*Work task*: Show every line in the items that contains the word "немає", treating uppercase and lowercase as different.

(Beginning of Data for this exercise)

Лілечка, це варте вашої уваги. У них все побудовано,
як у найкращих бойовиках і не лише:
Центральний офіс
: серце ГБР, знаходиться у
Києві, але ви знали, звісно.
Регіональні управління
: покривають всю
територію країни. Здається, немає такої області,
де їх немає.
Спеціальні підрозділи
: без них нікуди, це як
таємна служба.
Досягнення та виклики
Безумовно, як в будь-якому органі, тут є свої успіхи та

(End of Data for this exercise)

*Output*:
територію країни. Здається, немає такої області,
де їх немає.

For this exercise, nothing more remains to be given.